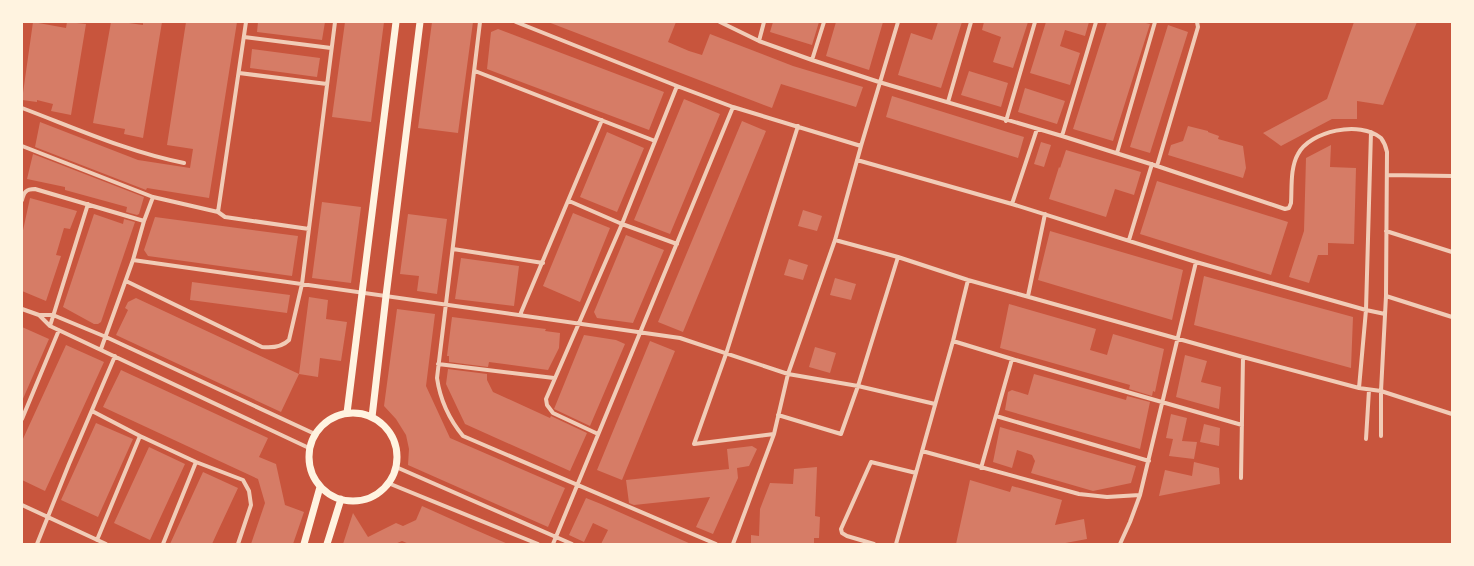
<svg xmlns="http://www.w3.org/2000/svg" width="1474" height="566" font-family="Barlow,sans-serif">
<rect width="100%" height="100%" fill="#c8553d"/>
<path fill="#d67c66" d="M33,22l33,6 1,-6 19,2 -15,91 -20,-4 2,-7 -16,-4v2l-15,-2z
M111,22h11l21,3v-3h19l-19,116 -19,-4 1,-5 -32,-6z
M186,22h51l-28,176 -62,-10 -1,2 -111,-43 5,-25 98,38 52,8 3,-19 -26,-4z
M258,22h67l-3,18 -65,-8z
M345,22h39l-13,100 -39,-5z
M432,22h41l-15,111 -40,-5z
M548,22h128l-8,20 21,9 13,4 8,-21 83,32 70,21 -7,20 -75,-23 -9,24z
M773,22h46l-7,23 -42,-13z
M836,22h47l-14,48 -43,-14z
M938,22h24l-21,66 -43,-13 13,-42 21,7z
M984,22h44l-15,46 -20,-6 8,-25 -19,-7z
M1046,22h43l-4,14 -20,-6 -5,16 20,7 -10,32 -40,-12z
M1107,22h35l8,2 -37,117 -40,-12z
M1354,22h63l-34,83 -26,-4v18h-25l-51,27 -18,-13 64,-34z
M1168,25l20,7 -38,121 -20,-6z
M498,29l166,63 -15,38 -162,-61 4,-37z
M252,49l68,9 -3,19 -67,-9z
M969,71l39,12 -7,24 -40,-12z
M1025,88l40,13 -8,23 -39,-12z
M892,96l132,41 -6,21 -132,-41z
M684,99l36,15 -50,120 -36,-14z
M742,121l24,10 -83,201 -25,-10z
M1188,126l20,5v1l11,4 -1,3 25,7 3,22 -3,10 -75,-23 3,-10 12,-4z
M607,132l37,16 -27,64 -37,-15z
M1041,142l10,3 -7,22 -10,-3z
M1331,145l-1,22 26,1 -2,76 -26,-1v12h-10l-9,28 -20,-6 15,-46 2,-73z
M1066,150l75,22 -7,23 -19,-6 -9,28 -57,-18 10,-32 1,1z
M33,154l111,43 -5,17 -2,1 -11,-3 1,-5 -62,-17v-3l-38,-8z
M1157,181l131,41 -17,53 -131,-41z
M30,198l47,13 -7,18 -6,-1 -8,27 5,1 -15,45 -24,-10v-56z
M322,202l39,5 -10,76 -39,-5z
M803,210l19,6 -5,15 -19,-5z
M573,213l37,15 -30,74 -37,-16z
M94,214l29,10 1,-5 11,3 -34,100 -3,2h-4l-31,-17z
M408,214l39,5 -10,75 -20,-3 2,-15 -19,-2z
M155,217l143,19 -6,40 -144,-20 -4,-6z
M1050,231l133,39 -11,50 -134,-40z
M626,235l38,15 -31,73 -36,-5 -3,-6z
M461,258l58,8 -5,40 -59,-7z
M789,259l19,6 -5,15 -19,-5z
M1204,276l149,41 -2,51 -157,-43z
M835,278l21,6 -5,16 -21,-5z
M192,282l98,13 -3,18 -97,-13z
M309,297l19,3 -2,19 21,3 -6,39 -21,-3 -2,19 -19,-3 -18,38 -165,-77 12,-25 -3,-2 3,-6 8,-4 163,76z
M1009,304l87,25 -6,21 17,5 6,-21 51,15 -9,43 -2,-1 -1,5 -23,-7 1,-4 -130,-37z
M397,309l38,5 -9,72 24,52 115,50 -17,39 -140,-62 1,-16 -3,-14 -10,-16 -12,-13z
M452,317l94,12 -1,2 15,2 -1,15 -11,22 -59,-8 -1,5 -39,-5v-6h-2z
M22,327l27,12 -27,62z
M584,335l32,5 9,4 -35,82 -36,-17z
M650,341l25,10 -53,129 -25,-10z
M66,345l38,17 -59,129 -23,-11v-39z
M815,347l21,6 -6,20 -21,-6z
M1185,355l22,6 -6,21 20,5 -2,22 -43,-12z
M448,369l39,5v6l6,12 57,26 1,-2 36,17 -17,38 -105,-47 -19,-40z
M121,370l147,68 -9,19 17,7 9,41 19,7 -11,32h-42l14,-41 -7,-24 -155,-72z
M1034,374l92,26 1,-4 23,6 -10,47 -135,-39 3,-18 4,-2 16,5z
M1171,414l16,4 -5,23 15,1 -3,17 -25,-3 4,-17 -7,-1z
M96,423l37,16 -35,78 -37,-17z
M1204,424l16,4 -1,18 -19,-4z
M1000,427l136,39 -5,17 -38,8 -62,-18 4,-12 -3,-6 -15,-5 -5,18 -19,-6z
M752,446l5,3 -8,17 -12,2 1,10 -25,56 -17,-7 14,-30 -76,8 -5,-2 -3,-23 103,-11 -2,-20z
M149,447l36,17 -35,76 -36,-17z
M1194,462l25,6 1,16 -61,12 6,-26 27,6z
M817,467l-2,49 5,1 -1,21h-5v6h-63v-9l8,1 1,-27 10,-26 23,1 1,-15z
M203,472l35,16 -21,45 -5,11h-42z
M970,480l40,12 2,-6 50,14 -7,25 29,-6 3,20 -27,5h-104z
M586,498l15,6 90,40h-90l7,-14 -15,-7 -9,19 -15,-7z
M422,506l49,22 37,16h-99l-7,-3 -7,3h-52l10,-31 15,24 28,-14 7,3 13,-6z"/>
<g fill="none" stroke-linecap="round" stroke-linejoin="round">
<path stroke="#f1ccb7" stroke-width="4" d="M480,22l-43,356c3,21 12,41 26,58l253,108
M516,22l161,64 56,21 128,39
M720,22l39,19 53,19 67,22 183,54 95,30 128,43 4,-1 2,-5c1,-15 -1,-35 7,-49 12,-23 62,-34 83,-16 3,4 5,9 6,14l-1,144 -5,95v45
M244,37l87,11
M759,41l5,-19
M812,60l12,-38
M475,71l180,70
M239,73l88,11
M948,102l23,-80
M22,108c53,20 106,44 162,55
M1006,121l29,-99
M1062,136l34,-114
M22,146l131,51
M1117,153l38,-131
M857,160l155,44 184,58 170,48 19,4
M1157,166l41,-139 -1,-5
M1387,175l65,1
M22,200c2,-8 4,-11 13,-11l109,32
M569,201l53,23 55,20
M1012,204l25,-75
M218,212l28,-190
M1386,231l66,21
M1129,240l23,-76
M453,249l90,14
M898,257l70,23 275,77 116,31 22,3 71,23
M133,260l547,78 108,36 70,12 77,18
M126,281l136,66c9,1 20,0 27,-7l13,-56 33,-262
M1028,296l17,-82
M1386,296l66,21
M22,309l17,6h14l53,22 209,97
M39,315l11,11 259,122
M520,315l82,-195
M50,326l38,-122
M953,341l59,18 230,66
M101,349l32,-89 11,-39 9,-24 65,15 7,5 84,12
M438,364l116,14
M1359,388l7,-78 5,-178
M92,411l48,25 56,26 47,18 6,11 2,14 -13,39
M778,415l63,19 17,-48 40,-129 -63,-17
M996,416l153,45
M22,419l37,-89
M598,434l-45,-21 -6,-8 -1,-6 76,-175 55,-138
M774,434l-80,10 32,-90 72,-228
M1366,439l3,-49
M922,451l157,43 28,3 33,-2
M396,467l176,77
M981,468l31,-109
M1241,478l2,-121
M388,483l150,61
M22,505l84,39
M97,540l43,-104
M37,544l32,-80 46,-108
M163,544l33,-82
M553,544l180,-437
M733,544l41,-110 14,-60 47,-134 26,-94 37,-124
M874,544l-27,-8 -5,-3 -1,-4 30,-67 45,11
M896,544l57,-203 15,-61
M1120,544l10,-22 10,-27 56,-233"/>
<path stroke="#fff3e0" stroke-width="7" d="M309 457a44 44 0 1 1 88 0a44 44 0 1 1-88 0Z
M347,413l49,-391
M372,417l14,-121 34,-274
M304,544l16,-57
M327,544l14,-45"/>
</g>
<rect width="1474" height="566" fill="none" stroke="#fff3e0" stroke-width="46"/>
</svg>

####################

**ACTIVITY**
All that is needed is the exact run of lines above from the line containing "M548,22h128l-8,20 21,9 13,4" through the line containing "M1046,22h43l-4,14 -20,-6 -5,16", both of them included.

**THE COMPLETED TASK**
M548,22h128l-8,20 21,9 13,4 8,-21 83,32 70,21 -7,20 -75,-23 -9,24z
M773,22h46l-7,23 -42,-13z
M836,22h47l-14,48 -43,-14z
M938,22h24l-21,66 -43,-13 13,-42 21,7z
M984,22h44l-15,46 -20,-6 8,-25 -19,-7z
M1046,22h43l-4,14 -20,-6 -5,16 20,7 -10,32 -40,-12z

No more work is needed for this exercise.